▶ Page extract
┌──

[PATCH 0/2] makedumpfile: for large memories

HATAYAMA Daisuke d.hatayama at jp.fujitsu.com
Tue Jan 14 07:59:43 EST 2014


(2014/01/11 3:23), Cliff Wickman wrote:
> On Fri, Jan 10, 2014 at 07:48:27AM +0000, Atsushi Kumagai wrote:
>> On 2014/01/09 9:26:20, kexec <kexec-bounces at lists.infradead.org> wrote:
>>> On Mon, Jan 06, 2014 at 09:27:34AM +0000, Atsushi Kumagai wrote:
>>>> Hello Cliff,
>>>>
>>>> On 2014/01/01 8:30:47, kexec <kexec-bounces at lists.infradead.org> wrote:
>>>>> From: Cliff Wickman <cpw at sgi.com>
>>>>>
>>>>> Gentlemen of kexec,
>>>>>
>>>>> I have been working on enabling kdump on some very large systems, and
>>>>> have found some solutions that I hope you will consider.
>>>>>
>>>>> The first issue is to work within the restricted size of crashkernel memory
>>>>> under 2.6.32-based kernels, such as sles11 and rhel6.
>>>>>
>>>>> The second issue is to reduce the very large size of a dump of a big memory
>>>>> system, even on an idle system.
>>>>>
>>>>> These are my propositions:
>>>>>
>>>>> Size of crashkernel memory
>>>>>    1) raw i/o for writing the dump
>>>>>    2) use root device for the bitmap file (not tmpfs)
>>>>>    3) raw i/o for reading/writing the bitmaps
>>>>>
>>>>> Size of dump (and hence the duration of dumping)

└──

▶ Directions
1: Answer these questions about the makedumpfile post:
(a) On what date did HATAYAMA Daisuke send the message?
(b) Which kernels does the first issue concern?
(c) Under "Size of crashkernel memory," which device is proposed for the bitmap file?
2: From the makedumpfile post, what is the passage that opens with the words containing "(2014/01/11 3:23), Cliff" and closes with "you will consider."? Pull it out verbatim.

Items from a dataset
┌──

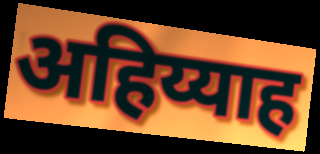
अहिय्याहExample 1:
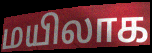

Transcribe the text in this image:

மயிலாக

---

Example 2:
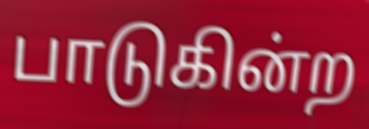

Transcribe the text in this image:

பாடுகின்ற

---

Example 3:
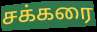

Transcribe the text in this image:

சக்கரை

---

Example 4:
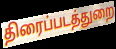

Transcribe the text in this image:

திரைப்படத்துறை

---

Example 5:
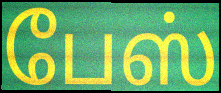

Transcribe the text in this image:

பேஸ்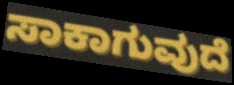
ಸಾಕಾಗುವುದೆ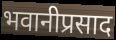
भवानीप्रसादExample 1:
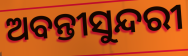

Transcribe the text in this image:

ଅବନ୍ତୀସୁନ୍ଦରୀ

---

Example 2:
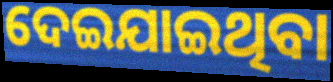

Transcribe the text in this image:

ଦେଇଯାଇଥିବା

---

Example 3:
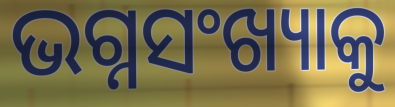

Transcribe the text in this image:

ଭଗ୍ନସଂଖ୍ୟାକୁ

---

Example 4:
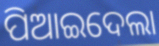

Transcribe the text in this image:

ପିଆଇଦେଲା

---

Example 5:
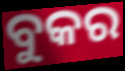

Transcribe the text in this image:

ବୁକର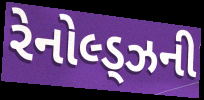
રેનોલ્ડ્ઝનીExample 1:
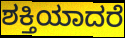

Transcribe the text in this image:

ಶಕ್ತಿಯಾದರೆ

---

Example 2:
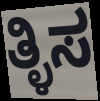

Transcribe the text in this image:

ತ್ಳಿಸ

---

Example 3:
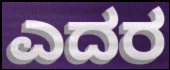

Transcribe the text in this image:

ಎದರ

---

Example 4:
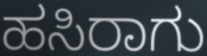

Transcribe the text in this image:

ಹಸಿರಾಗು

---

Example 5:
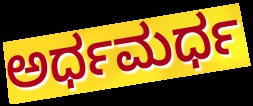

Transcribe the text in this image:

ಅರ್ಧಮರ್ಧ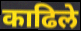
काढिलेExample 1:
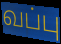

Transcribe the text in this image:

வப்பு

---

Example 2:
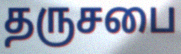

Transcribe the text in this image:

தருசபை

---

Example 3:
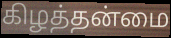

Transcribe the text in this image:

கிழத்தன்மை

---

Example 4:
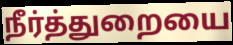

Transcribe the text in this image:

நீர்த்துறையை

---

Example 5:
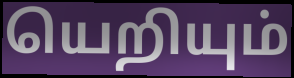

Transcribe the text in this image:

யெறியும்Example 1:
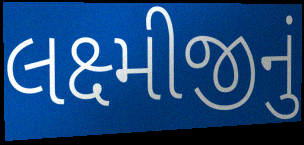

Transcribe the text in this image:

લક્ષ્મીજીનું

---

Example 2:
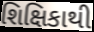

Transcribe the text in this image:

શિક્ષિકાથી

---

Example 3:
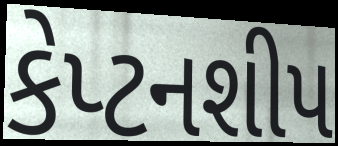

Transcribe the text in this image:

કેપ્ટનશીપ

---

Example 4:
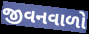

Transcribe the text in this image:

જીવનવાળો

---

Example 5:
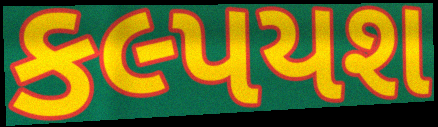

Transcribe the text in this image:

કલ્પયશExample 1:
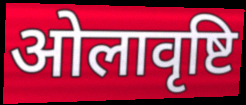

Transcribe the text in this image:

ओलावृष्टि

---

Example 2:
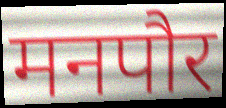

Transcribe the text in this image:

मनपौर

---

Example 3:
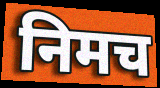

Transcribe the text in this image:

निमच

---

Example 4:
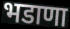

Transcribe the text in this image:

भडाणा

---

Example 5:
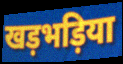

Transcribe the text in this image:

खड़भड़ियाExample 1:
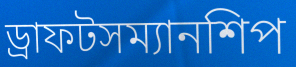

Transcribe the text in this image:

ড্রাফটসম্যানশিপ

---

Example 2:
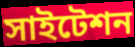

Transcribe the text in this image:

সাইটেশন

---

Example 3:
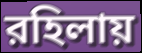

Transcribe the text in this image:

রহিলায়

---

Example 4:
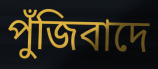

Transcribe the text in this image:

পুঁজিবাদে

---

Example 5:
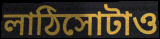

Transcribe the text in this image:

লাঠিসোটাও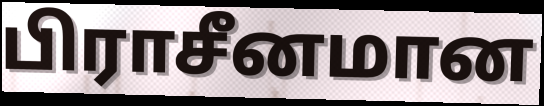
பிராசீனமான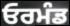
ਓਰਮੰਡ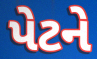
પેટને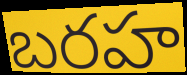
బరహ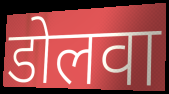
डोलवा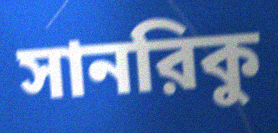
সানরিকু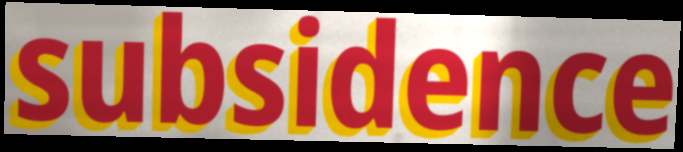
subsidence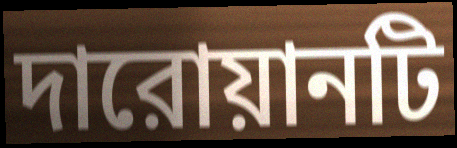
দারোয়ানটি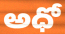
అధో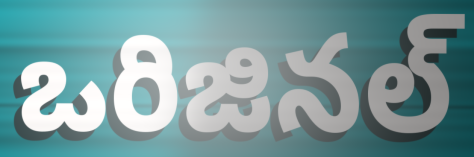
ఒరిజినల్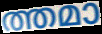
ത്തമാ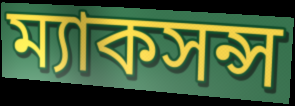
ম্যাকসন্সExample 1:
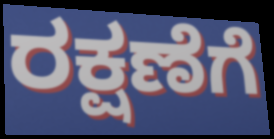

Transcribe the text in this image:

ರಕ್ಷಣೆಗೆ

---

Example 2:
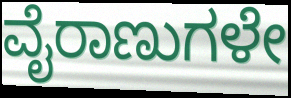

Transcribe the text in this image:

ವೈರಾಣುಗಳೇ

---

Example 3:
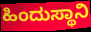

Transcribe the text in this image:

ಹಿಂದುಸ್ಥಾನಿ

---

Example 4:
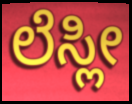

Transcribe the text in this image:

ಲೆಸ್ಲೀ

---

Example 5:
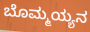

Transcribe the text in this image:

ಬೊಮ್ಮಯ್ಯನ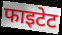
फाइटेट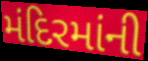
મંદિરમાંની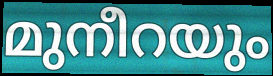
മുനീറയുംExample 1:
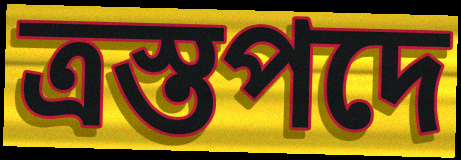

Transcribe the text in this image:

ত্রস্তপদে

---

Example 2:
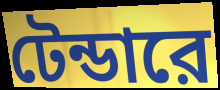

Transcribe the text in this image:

└──

▶ Responses in order
1:
(a) Tuesday, January 14, 2014
(b) 2.6.32-based kernels, such as sles11 and rhel6
(c) The root device, not tmpfs

2:
(2014/01/11 3:23), Cliff Wickman wrote:
> On Fri, Jan 10, 2014 at 07:48:27AM +0000, Atsushi Kumagai wrote:
>> On 2014/01/09 9:26:20, kexec <kexec-bounces at lists.infradead.org> wrote:
>>> On Mon, Jan 06, 2014 at 09:27:34AM +0000, Atsushi Kumagai wrote:
>>>> Hello Cliff,
>>>>
>>>> On 2014/01/01 8:30:47, kexec <kexec-bounces at lists.infradead.org> wrote:
>>>>> From: Cliff Wickman <cpw at sgi.com>
>>>>>
>>>>> Gentlemen of kexec,
>>>>>
>>>>> I have been working on enabling kdump on some very large systems, and
>>>>> have found some solutions that I hope you will consider.